Sur la demande de reprise des travaux formée reconventionnellement :
Les courriers versés aux débats et notamment les réclamations des 07 avril et 15 mai 2015 évoquent des désordres parfaitement apparents, surtout en présence d’un maître d’ouvrage délégué professionnel, puisqu’ils sont afférents à des 'problèmes d’esthétique et d’harmonie de l’ensemble vis à vis du profil aluminium posé', à une pose de dalle sur plots sans butée, à des finitions sur nez de balcons inesthétiques, à des solins tranchants et des finitions inachevées 'coulures, décollements, absence d’habillages' et sont donc couverts par une réception sans réserve.
Elles ont donné lieu à une réponse rappelant que les travaux avaient vocation à assurer l’étanchéité des balcons et que sur ce point, aucun désordre n’était signalé ; la pose des dalles était assurée comme conforme aux règles de l’art, les solins comme conformes aux normes et les finitions des balcons comme conformes au devis. Il était accepté une proposition d’intervention mineure sous réserve de paiement de la facture ; or, seul un paiement partiel est intervenu.
Compte tenu de ces échanges, le syndicat, ne peut, au seul visa du rapport unilatéral d’un maître d’oeuvre, demander la reprise des travaux, au surplus sur le fondement de la garantie d’achèvement, alors que celle-ci a vocation à permettre de terminer ou de reprendre les seuls travaux ayant fait
l’objet de réserves à la réception.
Il ne peut non plus demander une expertise une fois le litige né, celle-ci n’ayant pas vocation à pallier sa carence dans l’administration d’une preuve de l’existence d’un désordre non apparent à la réception et dont l’existence se serait révélée postérieurement à celle-ci.

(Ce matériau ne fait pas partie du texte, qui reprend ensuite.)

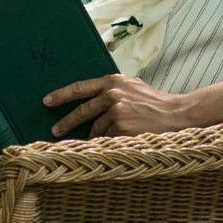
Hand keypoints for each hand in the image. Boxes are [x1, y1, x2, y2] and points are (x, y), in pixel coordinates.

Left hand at [43, 74, 192, 137]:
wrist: (176, 114)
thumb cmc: (154, 102)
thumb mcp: (132, 87)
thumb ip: (112, 89)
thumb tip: (90, 99)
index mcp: (113, 81)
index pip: (80, 88)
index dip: (61, 95)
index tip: (47, 101)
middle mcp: (112, 94)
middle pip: (81, 111)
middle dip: (66, 123)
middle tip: (56, 130)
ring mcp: (116, 112)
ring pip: (96, 129)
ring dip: (101, 134)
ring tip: (121, 131)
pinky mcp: (121, 128)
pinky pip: (107, 138)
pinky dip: (111, 140)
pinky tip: (125, 137)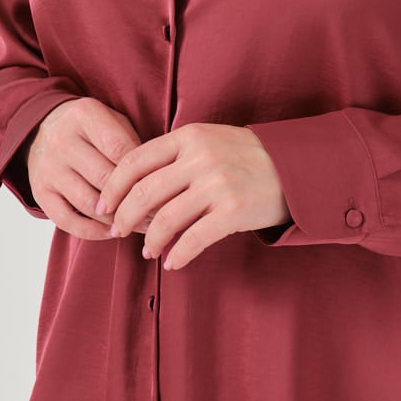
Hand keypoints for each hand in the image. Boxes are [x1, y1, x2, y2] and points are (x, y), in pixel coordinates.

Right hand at [26, 98, 152, 236]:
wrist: (45, 128)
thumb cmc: (94, 130)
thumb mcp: (115, 121)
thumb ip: (134, 144)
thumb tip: (158, 183)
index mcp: (84, 115)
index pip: (120, 149)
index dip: (143, 172)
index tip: (162, 188)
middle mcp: (62, 141)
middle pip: (105, 178)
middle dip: (134, 200)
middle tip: (158, 214)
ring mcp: (48, 168)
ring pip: (88, 203)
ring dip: (117, 219)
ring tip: (140, 226)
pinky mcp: (40, 191)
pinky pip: (66, 221)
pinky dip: (92, 232)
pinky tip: (112, 232)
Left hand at [94, 123, 289, 270]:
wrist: (297, 166)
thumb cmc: (247, 157)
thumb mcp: (209, 140)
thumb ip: (175, 155)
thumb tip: (134, 186)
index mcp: (188, 137)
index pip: (134, 161)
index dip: (112, 188)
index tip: (103, 207)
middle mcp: (200, 158)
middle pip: (143, 193)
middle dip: (124, 217)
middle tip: (117, 231)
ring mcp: (217, 184)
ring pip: (165, 219)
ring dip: (150, 240)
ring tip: (147, 251)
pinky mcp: (233, 211)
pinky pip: (193, 239)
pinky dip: (178, 255)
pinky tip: (172, 263)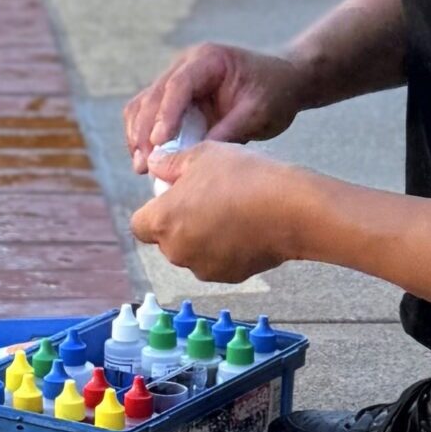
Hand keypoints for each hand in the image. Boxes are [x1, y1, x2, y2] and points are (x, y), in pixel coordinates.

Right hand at [123, 43, 308, 173]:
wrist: (281, 82)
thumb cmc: (274, 93)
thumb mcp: (259, 113)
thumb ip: (230, 131)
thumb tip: (195, 157)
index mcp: (208, 59)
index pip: (178, 85)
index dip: (165, 114)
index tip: (158, 143)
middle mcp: (186, 64)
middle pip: (153, 96)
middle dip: (144, 131)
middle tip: (143, 165)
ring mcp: (176, 79)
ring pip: (143, 104)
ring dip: (138, 135)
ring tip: (140, 167)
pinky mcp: (174, 98)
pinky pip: (149, 115)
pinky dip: (144, 136)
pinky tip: (146, 160)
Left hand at [131, 143, 309, 282]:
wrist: (291, 209)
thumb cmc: (243, 177)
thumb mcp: (202, 155)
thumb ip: (171, 163)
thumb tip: (156, 165)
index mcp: (163, 222)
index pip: (139, 225)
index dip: (153, 210)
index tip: (173, 195)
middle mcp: (177, 252)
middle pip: (167, 240)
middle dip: (180, 222)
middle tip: (207, 197)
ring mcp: (204, 268)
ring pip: (193, 251)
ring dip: (203, 236)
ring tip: (232, 210)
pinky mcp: (230, 277)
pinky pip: (218, 261)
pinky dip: (226, 248)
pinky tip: (247, 227)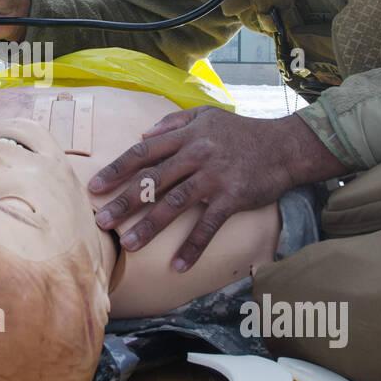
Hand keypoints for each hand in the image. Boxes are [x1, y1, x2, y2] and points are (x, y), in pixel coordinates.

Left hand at [87, 105, 345, 268]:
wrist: (285, 145)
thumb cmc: (241, 132)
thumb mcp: (206, 115)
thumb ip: (173, 122)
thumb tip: (144, 134)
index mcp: (185, 136)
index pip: (143, 152)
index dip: (117, 169)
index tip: (95, 187)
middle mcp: (195, 155)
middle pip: (153, 180)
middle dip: (125, 202)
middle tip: (101, 222)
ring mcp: (214, 177)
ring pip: (175, 203)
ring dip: (150, 227)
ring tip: (129, 245)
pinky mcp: (233, 197)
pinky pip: (208, 225)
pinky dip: (193, 246)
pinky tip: (178, 265)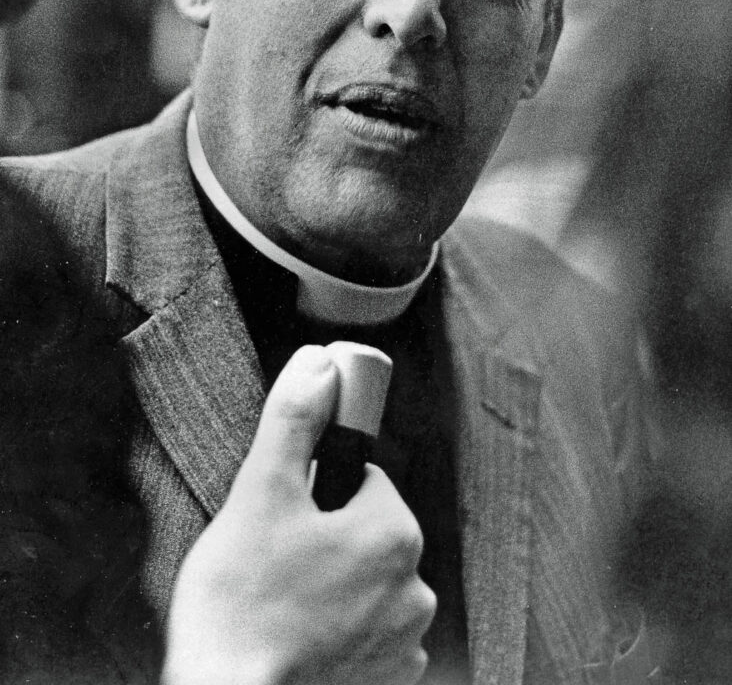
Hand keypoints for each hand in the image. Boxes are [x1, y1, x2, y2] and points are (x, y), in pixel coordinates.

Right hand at [162, 344, 435, 684]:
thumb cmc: (240, 604)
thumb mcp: (262, 492)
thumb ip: (296, 420)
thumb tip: (320, 364)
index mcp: (395, 533)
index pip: (364, 479)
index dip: (317, 489)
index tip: (288, 512)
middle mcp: (415, 589)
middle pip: (366, 531)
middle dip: (325, 536)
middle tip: (275, 559)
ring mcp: (403, 643)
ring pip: (366, 583)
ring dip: (333, 585)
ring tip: (282, 602)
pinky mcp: (387, 682)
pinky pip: (368, 634)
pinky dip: (340, 632)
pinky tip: (298, 636)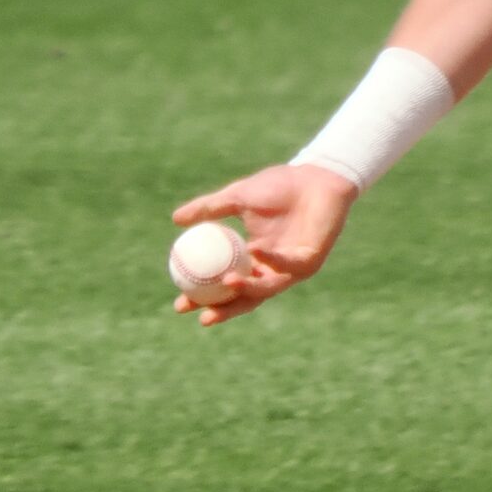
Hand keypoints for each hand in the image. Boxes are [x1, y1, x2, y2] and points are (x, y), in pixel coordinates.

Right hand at [169, 163, 360, 325]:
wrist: (316, 176)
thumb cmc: (279, 187)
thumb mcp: (236, 196)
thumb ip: (208, 208)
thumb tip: (176, 219)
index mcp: (252, 260)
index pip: (224, 288)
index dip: (203, 300)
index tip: (180, 304)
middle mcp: (271, 269)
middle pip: (244, 299)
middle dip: (223, 310)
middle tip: (201, 314)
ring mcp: (291, 267)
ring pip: (267, 288)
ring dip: (247, 288)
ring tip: (226, 282)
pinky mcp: (311, 260)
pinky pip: (287, 264)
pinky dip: (271, 258)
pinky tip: (253, 250)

Sur ce dernier point, alors que le syndic de copropriété évoquait dans un courrier du 12 novembre 2015 un désordre de nature décennal (habillage en métal de garde-corps en bois non conforme, instable et dangereux pour la sécurité des personnes), il n’a pas saisi l’assureur décennal de la société CELT’ETANCH qui aurait pu diligenter une expertise, certes amiable mais tout de même contradictoire.

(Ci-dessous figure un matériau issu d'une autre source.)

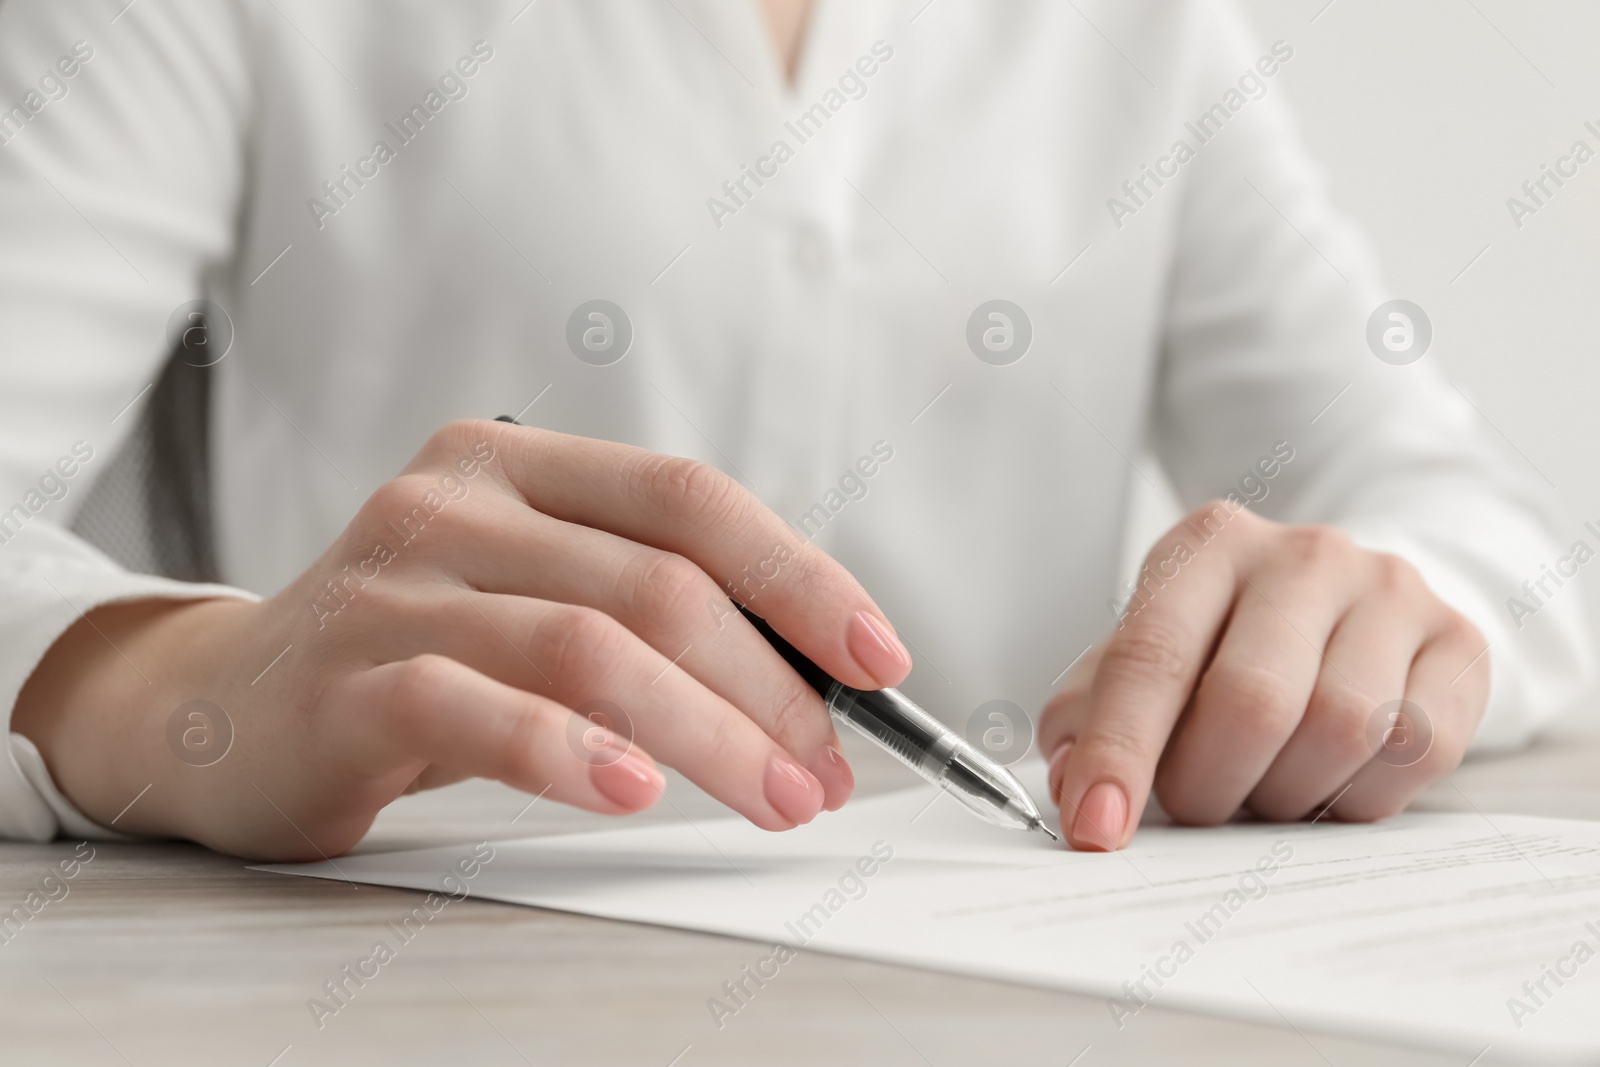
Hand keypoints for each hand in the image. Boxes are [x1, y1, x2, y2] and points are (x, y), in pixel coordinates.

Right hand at [14, 420, 912, 858]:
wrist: (229, 704)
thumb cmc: (418, 653)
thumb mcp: (534, 596)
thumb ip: (645, 607)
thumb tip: (811, 680)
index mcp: (521, 464)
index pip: (690, 500)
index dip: (798, 576)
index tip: (878, 660)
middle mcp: (455, 500)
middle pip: (657, 582)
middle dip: (768, 686)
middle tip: (823, 771)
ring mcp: (393, 583)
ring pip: (588, 645)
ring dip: (706, 733)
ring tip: (773, 796)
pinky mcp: (344, 677)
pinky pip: (477, 707)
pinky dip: (569, 752)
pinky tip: (633, 793)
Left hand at [1039, 502, 1488, 850]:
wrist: (1351, 603)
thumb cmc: (1230, 641)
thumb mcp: (1151, 654)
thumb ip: (1094, 711)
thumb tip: (1073, 783)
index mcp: (1209, 545)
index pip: (1153, 656)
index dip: (1120, 752)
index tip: (1098, 827)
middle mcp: (1305, 554)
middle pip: (1252, 701)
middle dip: (1209, 784)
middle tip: (1196, 805)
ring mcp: (1391, 591)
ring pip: (1340, 730)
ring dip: (1284, 794)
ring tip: (1262, 786)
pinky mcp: (1459, 641)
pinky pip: (1414, 752)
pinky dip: (1358, 794)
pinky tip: (1328, 780)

Par conséquent, le syndicat de copropriété est débouté de ses prétentions et le jugement confirmé de ce chef.
Sur la demande de dommages et intérêts pour résistance abusive :
L’EURL CELT’ETANCH ayant dû faire face à une opposition à injonction de payer, à une procédure de première instance et à une procédure d’appel alors même que la réception sans réserve de ses travaux obligeait de plein droit le maître de l’ouvrage au paiement de leur facture, le jugement déféré est confirmé en ce qu’il a condamné le syndicat au paiement de la somme de 1.500 euros de dommages et intérêts pour troubles et tracas.
Sur les dépens et frais irrépétibles.
Le syndicat de copropriété, qui succombe, supportera la charge des dépens d’appel et paiera à l’intimée la somme de 3.000 euros au titre de ses frais irrépétibles d’appel.
PAR CES MOTIFS :
La Cour,
Rejette la demande de révocation de l’ordonnance de clôture.
Ecarte des débats la pièce numéro 17 du Syndicat de copropriété.
Déclare irrecevables les conclusions du 06 et du 27 novembre 2019 du Syndicat de copropriété et celles du 26 novembre 2019 de l’Eurl CELT’ETANCH.
Confirme le jugement déféré dans toutes ses dispositions.
Condamne le Syndicat de copropriétaires de la Résidence Les GWENAN à Guidel aux dépens d’appel.
Le condamne à payer à L’EURL CELT’ETANCH la somme de 3.000 euros sur le fondement des dispositions de l’article 700 du code de procédure civile.